Problem requirements: The answer is all of the data repeated exactly, with each picture omitted.

Data extract:
------------------------------------------------------------------------

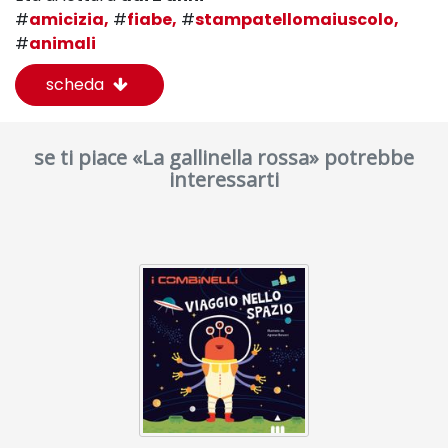
#
amicizia,
#
fiabe,
#
stampatellomaiuscolo,
#
animali
scheda
se ti piace «La gallinella rossa» potrebbe
interessarti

------------------------------------------------------------------------

Worked solution:
#
amicizia,
#
fiabe,
#
stampatellomaiuscolo,
#
animali
scheda
se ti piace «La gallinella rossa» potrebbe
interessarti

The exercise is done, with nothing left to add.